I have recently played with AudioStellar, a great tool for “sound object”-based exploration and musicking. It reminds me of CataRT, a great tool for concatenative synthesis. I used CataRT quite a lot previously, for example, in the piece Transformation. However, after I switched to Ubuntu and PD instead of OSX and Max, CataRT was no longer an option. So I got very excited when I discovered AudioStellar some weeks ago. It is lightweight and cross-platform and has some novel features that I would like to explore more in the coming weeks.
Samples and sound objects
In today’s post, I will describe how to prepare short audio files to load into AudioStellar. The software is based on loading a collection of “samples”. I always find the term “sample” to be confusing. In digital signal processing terms, a sample is literally one sample, a number describing the signal’s amplitude in that specific moment in time. However, in music production, a “sample” is used to describe a fairly short sound file, often in the range of 0.5 to 5 seconds. This is what in the tradition of the composer-researcher Pierre Schaeffer would be called a sound object. So I prefer to use that term to refer to coherent, short snippets of sound.
AudioStellar relies on loading short sound files. They suggest that for the best experience, one should load files that are shorter than 3 seconds. I have some folders with such short sound files, but I have many more folders with longer recordings that contain multiple sound objects in one file. The beauty of CataRT was that it would analyse such long files and identify all the sound objects within the files. That is not possible in AudioStellar (yet, I hope). So I have to chop up the files myself. This can be done manually, of course, and I am sure some expensive software also does the job. But this was a good excuse to dive into SoX (Sound eXchange).
SoX for sound file processing
SoX is branded as “the Swiss Army knife of audio manipulation”. I have tried it a couple of times, but I usually rely on FFmpeg for basic conversion tasks. FFmpeg is mainly targeted at video applications, but it handles many audio-related tasks well. Converting from .AIFF to .WAV or compressing to .MP3 or .AAC can easily be handled in FFmpeg. There are even some basic audio visualization tools available in FFmpeg.
However, for some more specialized audio jobs, SoX come in handy. I find that the man pages are not very intuitive. There are also relatively few examples of its usage online, at least compared to the numerous FFmpeg examples. Then I was happy to find the nice blog of Mads Kjelgaard, who has written a short set of SoX tutorials. And it was the tutorial on how to remove silence from sound files that caught my attention.
Splitting sound files based on silence
The task is to chop up long sound files containing multiple sound objects. The description of SoX’s silence function is somewhat cryptic. In addition to the above mentioned blog post, I also came across another blog post with some more examples of how the SoX silence function works. And lo and behold, one of the example scripts managed to very nicely chop up one of my long sound files of bird sounds:
sox birds_in.aif birds_out.wav silence 1 0.1 1% 1 0.1 1% : newfile : restart
The result is a folder of short sound files, each containing a sound object. Note that I started with an .AIFF file but converted it to .WAV along the way since that is the preferred format of AudioStellar.
To scale this up a bit, I made a small script that will do the same thing on a folder of files:
#!/bin/bash
for i in *.aif;
do
name=`echo $i | cut -d'.' -f1`;
sox "$i" "${name}.wav" silence 1 0.1 1% 1 0.1 1% : newfile : restart
done
And this managed to chop up 20 long sound files into approximately 2000 individual sound files.
There were some very short sound files and some very long. I could have tweaked the script a little to remove these. However, it was quicker to sort the files by file size and delete the smallest and largest files. That left me with around 1500 sound files to load into AudioStellar. More on that exploration later.
All in all, I was happy to (re)discover SoX and will explore it more in the future. I was happy to see that the above settings worked well for sound recordings with clear silence parts. Some initial testing of more complex sound recordings were not equally successful. So understanding more about how to tweak the settings will be important for future usage.

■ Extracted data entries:
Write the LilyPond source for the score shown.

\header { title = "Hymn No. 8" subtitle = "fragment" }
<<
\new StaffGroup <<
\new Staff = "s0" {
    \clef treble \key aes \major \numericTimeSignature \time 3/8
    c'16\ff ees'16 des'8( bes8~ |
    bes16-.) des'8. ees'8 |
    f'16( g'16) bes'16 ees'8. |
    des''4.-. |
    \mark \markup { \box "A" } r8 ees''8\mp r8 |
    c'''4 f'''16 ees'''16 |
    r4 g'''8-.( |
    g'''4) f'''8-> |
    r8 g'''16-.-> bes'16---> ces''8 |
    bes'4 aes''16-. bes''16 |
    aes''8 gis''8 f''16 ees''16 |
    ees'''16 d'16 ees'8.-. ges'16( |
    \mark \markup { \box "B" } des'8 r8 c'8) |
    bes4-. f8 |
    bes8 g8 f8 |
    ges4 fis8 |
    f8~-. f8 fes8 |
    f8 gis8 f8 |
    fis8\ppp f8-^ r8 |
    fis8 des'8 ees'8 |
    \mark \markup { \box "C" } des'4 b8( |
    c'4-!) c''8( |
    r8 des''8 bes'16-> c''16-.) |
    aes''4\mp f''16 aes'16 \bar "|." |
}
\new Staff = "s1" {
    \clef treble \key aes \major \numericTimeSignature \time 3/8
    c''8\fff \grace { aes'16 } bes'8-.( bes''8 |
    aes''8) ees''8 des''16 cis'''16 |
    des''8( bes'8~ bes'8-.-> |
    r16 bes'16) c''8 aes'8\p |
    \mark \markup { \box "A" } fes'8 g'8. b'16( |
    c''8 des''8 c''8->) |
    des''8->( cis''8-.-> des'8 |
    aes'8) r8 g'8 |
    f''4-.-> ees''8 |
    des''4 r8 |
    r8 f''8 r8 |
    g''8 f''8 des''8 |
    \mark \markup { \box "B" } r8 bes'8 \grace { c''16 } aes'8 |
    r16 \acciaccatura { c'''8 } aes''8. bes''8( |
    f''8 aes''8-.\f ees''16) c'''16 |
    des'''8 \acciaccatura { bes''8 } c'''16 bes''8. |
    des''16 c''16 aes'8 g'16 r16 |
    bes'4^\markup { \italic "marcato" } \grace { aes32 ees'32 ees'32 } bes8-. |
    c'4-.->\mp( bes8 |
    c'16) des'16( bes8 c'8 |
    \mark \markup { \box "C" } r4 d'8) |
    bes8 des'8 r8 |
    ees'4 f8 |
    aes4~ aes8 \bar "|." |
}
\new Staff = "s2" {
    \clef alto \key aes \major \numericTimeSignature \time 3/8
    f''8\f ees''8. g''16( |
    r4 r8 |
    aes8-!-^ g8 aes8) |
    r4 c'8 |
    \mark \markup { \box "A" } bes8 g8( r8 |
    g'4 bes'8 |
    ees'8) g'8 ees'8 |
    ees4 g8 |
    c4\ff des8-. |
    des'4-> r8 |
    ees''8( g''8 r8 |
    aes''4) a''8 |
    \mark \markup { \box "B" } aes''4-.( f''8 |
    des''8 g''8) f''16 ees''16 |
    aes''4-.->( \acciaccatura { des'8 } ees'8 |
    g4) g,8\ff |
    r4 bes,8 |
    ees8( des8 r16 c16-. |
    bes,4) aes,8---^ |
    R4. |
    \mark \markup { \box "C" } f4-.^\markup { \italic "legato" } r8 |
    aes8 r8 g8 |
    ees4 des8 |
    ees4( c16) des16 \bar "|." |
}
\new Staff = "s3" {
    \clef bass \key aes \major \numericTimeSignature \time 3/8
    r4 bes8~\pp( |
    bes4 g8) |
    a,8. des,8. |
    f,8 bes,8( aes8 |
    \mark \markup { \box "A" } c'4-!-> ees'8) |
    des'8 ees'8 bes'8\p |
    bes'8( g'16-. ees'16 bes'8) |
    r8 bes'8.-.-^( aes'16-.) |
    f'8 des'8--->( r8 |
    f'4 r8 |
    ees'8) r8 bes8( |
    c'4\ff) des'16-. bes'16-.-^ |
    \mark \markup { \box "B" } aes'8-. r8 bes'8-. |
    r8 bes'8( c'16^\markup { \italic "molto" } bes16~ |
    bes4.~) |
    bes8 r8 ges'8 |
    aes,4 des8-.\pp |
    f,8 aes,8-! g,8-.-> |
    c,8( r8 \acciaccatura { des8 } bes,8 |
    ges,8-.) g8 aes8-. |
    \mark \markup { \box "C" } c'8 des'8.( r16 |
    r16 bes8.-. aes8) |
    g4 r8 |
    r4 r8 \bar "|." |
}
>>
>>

■ What you are asked to do:
Reproduce word for word the stretch of the post on splitting sound files with SoX from "Splitting sound files" through "format of AudioStellar.".

■ Exercise solution:
Splitting sound files based on silence
The task is to chop up long sound files containing multiple sound objects. The description of SoX’s silence function is somewhat cryptic. In addition to the above mentioned blog post, I also came across another blog post with some more examples of how the SoX silence function works. And lo and behold, one of the example scripts managed to very nicely chop up one of my long sound files of bird sounds:
sox birds_in.aif birds_out.wav silence 1 0.1 1% 1 0.1 1% : newfile : restart
The result is a folder of short sound files, each containing a sound object. Note that I started with an .AIFF file but converted it to .WAV along the way since that is the preferred format of AudioStellar.